Collection entries
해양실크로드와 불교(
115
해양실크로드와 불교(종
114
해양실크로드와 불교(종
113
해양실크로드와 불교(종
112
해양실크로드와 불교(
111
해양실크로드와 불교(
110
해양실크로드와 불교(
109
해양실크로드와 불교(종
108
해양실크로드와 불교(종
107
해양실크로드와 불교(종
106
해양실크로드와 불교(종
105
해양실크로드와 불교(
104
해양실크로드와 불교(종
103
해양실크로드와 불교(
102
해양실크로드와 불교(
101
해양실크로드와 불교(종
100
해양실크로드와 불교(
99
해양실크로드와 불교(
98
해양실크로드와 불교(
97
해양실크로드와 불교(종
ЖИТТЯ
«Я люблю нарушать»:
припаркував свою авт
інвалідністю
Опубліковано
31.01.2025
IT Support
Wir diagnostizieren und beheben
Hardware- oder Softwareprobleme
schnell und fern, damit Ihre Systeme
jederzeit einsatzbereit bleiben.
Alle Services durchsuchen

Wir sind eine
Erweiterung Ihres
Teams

_Task description:_ Your answer must be an exact transcription of the lines from the one containing "інвалідністю" through the last line of the records above, and nothing else.

_Response:_
інвалідністю
Опубліковано
31.01.2025
IT Support
Wir diagnostizieren und beheben
Hardware- oder Softwareprobleme
schnell und fern, damit Ihre Systeme
jederzeit einsatzbereit bleiben.
Alle Services durchsuchen

Wir sind eine
Erweiterung Ihres
Teams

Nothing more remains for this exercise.